Mentre “gli artisti” sono quelli nati in un periodo di guerra o crisi con un’infanzia travagliata e tendono ad avere un’esistenza quieta (Silent Generation), “i profeti”, invece, sono inclini ad una sorta di risveglio spirituale visionari e moralisti. Sono proprio i baby boomers a cui segue la cosiddetta generazione alienata o “nomade” nata tra il 1964 e 1982. Rimangono gli “eroi” che dotati di pragmatismo grande energia e fiducia sono quelli nati tra il 1982 e il 2005, periodo nel quale rientra la generazione dei Millenials.

Oggi il problema sembra essere quello per il quale la generazione dei baby boomers abbia creato un grande solco con le giovani generazioni, senza lavoro o sotto occupate. Il generation gap, concetto che esprime distanza, incomunicabilità tra due mondi storicamente, culturalmente, in contrapposizione, sembra essere, infatti, aumentato.

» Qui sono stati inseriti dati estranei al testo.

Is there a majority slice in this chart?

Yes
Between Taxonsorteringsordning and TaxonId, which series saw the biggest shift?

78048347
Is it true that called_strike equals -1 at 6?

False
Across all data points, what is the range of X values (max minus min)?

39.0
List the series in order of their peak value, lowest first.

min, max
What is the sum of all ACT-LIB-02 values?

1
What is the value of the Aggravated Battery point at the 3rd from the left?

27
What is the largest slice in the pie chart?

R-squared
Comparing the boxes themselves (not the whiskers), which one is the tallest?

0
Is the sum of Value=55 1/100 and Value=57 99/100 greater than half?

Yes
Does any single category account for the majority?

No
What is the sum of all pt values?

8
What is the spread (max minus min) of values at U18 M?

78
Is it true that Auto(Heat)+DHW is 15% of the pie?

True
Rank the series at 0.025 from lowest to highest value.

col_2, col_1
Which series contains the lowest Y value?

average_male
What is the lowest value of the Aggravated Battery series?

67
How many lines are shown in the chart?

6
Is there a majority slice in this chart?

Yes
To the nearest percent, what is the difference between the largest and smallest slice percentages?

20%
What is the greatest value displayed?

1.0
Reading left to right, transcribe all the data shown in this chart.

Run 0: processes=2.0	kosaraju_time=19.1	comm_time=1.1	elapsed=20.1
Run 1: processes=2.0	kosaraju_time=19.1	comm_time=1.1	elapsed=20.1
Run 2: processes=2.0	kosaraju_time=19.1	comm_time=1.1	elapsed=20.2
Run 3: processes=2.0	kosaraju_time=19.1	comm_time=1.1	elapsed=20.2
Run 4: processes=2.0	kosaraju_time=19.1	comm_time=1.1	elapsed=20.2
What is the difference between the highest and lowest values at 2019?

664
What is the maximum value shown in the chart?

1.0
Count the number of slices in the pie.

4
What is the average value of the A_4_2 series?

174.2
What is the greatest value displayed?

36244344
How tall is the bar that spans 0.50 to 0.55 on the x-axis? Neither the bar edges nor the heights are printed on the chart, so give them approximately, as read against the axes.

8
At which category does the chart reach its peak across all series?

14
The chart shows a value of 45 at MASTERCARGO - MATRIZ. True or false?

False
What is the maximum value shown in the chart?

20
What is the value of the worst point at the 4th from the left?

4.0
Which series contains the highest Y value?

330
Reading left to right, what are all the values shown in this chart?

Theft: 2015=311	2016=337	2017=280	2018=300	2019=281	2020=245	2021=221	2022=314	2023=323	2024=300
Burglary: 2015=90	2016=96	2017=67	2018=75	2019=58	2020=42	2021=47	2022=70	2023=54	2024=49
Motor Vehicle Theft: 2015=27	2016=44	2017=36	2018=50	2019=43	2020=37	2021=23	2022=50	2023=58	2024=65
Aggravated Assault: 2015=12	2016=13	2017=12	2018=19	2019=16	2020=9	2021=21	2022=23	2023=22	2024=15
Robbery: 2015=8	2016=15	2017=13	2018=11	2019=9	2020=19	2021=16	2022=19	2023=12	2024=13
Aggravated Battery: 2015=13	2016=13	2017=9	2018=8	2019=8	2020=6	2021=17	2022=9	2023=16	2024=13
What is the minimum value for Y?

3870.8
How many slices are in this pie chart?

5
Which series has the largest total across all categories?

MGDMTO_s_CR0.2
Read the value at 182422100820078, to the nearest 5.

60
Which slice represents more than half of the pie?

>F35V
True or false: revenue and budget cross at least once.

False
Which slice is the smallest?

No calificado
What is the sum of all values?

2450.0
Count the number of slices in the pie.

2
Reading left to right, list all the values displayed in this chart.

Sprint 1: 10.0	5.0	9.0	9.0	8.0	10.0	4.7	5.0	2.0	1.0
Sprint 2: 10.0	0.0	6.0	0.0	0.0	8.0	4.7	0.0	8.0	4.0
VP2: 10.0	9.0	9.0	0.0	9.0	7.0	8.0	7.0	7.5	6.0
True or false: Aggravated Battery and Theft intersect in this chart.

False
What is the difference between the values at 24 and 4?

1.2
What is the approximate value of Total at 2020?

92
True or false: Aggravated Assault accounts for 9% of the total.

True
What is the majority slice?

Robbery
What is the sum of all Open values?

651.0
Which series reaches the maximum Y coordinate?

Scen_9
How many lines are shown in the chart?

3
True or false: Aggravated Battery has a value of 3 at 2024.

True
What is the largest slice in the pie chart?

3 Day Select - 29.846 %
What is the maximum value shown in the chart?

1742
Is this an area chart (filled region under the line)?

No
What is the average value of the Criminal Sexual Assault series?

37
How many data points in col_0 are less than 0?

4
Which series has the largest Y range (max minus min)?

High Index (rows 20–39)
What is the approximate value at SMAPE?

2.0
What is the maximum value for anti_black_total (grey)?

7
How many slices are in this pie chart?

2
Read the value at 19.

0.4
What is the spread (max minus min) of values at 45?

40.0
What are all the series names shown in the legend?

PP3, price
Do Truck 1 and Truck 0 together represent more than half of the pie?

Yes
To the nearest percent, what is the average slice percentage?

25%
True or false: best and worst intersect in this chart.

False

Questo perché la generazione dei baby boomers, ha avuto un ventaglio di opportunità maggiore rispetto alle nuove generazioni, grazie al grande periodo di sviluppo economico, successivo la seconda guerra mondiale, di cui hanno goduto e continuano a godere, gli effetti benefici proprio a discapito delle generazioni più giovani. È lecito, quindi, chiedersi se gli “Eroi” di questo tempo, saranno in grado di riprendersi il loro futuro.

Per questo un gruppo di ricerca, coordinato dal professor Monti, docente presso l’università Luiss Guido Carli, ha compiuto un’analisi comparata. Il tema è proprio quello della riduzione del divario intergenerazionale attraverso l’aggiornamento nel 2030 di uno specifico indicatore (Indicatore di Divario Generazionale) al fine di definire uno scenario dell’Italia nel prossimo futuro.

Tale divario consiste nell’incapacità delle nuove generazioni di rendersi economicamente autonome e dall’analisi fatta è emersa una “forbice” le cui “lame” tra il 2004 e la stima del 2030 triplicano la loro distanza. Se, cioè, un giovane di vent’anni nel 2004, per raggiungere l’indipendenza, doveva scavalcare un “muro” di 1 metro, nel 2030 quel muro sarà alto 3 metri e dunque invalicabile. E, lo stesso giovane, se nel 2004 aveva impiegato 10 anni per costruirsi una vita autonoma, nel 2020 ne impiegherà 18, e nel 2030 addirittura 28. Questo significa che i giovani d’oggi diventerebbero, “grandi” a cinquant’anni!

Quest’analisi poggia le sue basi e le sue soluzioni sui principi di solidarietà (art.2) e di uguaglianza (art.3), sanciti dalla nostra Costituzione, tenendo presente che non è possibile essere uguali di fronte alla legge se prima non si eliminano le cause che generano le condizioni di diseguaglianza e che impediscono a tutti di fruire dei medesimi diritti civili e politici. Per andare oltre il “muro” non sono più sufficienti le singole forze di ogni giovane ma è necessario un contributo intergenerazionale che permetta di saltare e superare quest’ostacolo.

Partendo da questo presupposto la Fondazione ha elaborato una soluzione che prevede proprio l’introduzione di un contributo solidaristico a carico dei pensionati con le pensioni più elevate attraverso un approccio progressivo tenendo presente la capacità contributiva dei contribuenti. Si tratta del coinvolgimento di circa due milioni di cittadini pensionati, posizionati nella parte apicale delle fasce pensionistiche e beneficiati dal precedente sistema retributivo. Questo si tradurrebbe in un prelievo circoscritto nel tempo (tre anni) e giustificato da una situazione di “ritardo generazionale” che ha raggiunto, livelli emergenziali traducendosi nell’attuale elevato grado di difficoltà, per i giovani, a entrare nel mondo del lavoro.

Tra questi, bisogna tenere in considerazione anche i Neet (Not engaged in education, employment or training) che nel 2016 rappresentano ben 2,3 milioni di giovani fra i 14 ed i 29 anni in Italia. Essi sono il termometro del crescente disagio sociale che colpisce le nuove generazioni e che tende a falsare l’andamento del tasso di disoccupazione. Il fine ultimo è quello di creare un adeguato fondo per le politiche giovanili in grado di finanziare, con circa 35 miliardi di euro, le misure necessarie allo scopo di raggiungere quell’equità intergenerazionale che sembra ancora oggi, un lontano miraggio.